STUDY QUESTIONS:
1/ Copy the health accelerator post starting with "Health Startup Accelerator" and going on through "class of startups.", substituting "StartUp Health" for "Rock Health".
2/ According to the health accelerator post, which city is Blueprint Health based in?

SOURCE EXTRACT:
Health Startup Accelerator – Blueprint Health – 1/13/12

In my post earlier this week on the new class of Rock Health startups, I mistakenly wrote the name of a mobile image viewing company as Nephrosity, instead of the correct name of Nephosity. I think I saw the name and assumed it had to be "nephros" for kidney, but one of the founders was kind enough to reach out and tell me that it is "nephos," which apparently is Greek for cloud. Thanks for the correction.

Over the last several weeks, I’ve covered the new startup classes for Rock Health and Healthbox, the health specific accelerators based in San Francisco and Chicago, respectively. Earlier this week, the New York-based health accelerator Blueprint Health announced its first class of startups.

RECORDED INFORMATION:

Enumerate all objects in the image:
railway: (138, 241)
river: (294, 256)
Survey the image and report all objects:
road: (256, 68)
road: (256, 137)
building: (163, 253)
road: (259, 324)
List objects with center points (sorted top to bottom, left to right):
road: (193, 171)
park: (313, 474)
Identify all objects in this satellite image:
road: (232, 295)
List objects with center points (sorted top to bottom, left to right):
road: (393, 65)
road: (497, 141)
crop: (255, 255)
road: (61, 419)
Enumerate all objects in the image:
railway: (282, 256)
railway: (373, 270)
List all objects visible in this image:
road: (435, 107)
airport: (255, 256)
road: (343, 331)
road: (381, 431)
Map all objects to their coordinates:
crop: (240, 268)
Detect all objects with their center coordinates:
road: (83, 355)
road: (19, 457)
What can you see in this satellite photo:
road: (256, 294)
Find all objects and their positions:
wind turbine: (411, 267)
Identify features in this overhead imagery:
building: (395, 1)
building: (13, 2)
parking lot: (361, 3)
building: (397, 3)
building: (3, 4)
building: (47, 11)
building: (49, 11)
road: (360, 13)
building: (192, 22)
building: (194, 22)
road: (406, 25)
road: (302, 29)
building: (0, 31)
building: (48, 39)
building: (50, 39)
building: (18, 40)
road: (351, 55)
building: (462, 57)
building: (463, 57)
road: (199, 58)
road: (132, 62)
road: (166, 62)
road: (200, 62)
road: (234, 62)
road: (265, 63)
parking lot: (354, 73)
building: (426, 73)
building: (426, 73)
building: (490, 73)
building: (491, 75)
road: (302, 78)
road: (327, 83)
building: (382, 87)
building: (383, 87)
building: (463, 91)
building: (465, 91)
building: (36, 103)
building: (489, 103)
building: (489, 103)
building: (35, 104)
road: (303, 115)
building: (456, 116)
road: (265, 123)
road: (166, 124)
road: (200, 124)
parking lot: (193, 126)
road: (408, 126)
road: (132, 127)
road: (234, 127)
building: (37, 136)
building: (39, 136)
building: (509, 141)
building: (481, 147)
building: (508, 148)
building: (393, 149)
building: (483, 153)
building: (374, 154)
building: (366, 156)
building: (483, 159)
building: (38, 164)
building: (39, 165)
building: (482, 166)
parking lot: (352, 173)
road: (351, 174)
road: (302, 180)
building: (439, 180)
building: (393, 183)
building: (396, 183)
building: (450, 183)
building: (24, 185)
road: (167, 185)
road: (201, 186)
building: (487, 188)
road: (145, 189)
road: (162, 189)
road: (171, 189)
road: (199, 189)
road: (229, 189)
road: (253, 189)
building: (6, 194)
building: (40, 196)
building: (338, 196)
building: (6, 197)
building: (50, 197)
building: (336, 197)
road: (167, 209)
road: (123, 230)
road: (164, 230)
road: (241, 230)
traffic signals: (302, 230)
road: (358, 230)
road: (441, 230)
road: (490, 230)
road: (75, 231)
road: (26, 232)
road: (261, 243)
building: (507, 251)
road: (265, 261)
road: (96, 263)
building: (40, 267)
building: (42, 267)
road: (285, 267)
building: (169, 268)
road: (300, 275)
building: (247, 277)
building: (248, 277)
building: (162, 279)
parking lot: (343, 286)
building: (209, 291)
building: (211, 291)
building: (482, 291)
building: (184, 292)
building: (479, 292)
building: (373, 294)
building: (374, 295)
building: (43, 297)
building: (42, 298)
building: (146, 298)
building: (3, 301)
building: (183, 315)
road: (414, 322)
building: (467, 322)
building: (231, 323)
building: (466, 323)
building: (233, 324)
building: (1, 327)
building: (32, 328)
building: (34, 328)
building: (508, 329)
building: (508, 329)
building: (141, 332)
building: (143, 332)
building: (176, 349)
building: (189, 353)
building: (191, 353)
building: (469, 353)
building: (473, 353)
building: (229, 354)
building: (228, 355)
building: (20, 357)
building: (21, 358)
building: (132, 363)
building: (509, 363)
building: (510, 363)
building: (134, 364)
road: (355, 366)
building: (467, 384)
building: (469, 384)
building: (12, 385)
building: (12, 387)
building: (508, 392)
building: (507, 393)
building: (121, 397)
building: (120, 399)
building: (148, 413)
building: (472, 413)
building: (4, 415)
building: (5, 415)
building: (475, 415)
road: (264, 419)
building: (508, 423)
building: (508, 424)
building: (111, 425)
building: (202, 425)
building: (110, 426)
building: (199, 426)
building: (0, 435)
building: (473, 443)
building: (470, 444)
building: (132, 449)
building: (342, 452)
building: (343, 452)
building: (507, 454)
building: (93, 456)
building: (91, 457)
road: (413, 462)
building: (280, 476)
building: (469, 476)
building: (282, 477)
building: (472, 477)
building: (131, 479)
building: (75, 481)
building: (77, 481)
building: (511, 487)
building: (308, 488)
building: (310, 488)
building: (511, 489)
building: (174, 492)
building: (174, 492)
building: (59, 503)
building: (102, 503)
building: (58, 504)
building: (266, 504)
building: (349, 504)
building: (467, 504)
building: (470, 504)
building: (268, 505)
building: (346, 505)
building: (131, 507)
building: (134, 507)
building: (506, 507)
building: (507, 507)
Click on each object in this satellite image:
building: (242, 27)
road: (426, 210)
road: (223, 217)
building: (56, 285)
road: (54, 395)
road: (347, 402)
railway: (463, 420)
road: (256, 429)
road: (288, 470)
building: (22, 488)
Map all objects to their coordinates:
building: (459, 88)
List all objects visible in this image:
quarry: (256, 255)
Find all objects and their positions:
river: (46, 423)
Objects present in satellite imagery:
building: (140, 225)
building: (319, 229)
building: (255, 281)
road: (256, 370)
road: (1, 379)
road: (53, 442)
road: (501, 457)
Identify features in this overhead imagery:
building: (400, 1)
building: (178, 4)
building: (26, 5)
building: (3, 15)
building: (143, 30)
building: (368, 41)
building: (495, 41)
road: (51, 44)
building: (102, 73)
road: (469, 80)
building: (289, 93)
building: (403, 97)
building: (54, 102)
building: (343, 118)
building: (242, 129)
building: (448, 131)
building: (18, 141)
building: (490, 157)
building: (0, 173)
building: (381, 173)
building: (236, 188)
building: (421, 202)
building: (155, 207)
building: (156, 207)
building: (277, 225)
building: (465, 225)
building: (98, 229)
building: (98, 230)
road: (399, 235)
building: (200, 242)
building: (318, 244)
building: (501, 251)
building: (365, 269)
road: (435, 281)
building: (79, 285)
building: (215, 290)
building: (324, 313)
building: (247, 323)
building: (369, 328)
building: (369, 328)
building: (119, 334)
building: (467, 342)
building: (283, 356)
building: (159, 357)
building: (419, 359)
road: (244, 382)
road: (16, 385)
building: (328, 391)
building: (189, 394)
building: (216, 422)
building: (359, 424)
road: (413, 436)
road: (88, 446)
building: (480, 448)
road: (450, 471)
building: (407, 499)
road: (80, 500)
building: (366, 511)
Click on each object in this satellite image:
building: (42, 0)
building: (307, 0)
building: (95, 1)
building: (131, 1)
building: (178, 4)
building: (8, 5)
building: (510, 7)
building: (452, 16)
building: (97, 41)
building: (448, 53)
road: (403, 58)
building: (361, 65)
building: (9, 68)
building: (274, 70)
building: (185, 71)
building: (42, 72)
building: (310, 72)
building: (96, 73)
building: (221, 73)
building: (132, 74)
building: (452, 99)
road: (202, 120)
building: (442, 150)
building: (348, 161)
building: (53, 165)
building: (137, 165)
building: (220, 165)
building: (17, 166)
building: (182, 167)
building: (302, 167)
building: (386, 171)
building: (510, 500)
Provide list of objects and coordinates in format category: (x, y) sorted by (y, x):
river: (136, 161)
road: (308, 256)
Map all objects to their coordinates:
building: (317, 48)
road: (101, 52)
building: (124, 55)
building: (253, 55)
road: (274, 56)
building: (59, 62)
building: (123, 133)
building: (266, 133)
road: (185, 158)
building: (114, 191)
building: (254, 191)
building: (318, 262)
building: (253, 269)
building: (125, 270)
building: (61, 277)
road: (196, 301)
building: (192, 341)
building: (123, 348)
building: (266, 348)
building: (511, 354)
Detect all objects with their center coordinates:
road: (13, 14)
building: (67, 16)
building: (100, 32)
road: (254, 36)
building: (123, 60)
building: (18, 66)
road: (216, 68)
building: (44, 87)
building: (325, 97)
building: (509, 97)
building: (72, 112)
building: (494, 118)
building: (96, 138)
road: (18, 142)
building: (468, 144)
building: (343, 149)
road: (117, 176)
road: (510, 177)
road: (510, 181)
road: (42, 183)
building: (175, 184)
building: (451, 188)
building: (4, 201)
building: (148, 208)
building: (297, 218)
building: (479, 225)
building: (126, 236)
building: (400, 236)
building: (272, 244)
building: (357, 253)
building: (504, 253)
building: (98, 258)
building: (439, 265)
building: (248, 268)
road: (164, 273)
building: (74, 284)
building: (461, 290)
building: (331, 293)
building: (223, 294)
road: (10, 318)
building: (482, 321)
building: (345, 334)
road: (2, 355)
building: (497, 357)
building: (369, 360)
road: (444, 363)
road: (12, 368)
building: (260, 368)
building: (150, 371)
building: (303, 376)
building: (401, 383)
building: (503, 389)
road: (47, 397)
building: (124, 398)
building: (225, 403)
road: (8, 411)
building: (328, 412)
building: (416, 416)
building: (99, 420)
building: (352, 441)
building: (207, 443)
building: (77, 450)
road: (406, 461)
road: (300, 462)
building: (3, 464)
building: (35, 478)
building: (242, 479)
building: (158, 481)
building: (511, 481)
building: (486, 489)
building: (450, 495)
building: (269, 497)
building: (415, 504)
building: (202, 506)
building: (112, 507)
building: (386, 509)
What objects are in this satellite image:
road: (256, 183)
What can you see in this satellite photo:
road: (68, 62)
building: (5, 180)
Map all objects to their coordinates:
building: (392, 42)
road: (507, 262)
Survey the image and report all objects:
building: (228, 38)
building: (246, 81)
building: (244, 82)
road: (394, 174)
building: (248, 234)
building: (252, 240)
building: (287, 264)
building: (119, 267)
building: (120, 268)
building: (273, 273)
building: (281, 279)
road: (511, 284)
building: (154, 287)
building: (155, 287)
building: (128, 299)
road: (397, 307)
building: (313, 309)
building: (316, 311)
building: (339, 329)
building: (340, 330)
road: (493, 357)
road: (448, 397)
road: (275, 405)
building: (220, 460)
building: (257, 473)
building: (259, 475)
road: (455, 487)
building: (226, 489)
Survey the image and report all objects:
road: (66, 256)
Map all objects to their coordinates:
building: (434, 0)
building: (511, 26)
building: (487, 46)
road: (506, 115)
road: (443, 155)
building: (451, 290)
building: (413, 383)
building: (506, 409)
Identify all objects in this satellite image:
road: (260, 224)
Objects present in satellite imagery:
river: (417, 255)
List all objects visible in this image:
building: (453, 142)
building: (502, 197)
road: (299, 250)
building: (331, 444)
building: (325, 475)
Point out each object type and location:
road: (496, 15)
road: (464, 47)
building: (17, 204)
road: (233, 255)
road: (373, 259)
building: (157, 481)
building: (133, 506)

RESPONSES TO THE EXERCISE:
1/
Health Startup Accelerator – Blueprint Health – 1/13/12

In my post earlier this week on the new class of StartUp Health startups, I mistakenly wrote the name of a mobile image viewing company as Nephrosity, instead of the correct name of Nephosity. I think I saw the name and assumed it had to be "nephros" for kidney, but one of the founders was kind enough to reach out and tell me that it is "nephos," which apparently is Greek for cloud. Thanks for the correction.

Over the last several weeks, I’ve covered the new startup classes for StartUp Health and Healthbox, the health specific accelerators based in San Francisco and Chicago, respectively. Earlier this week, the New York-based health accelerator Blueprint Health announced its first class of startups.

2/ New York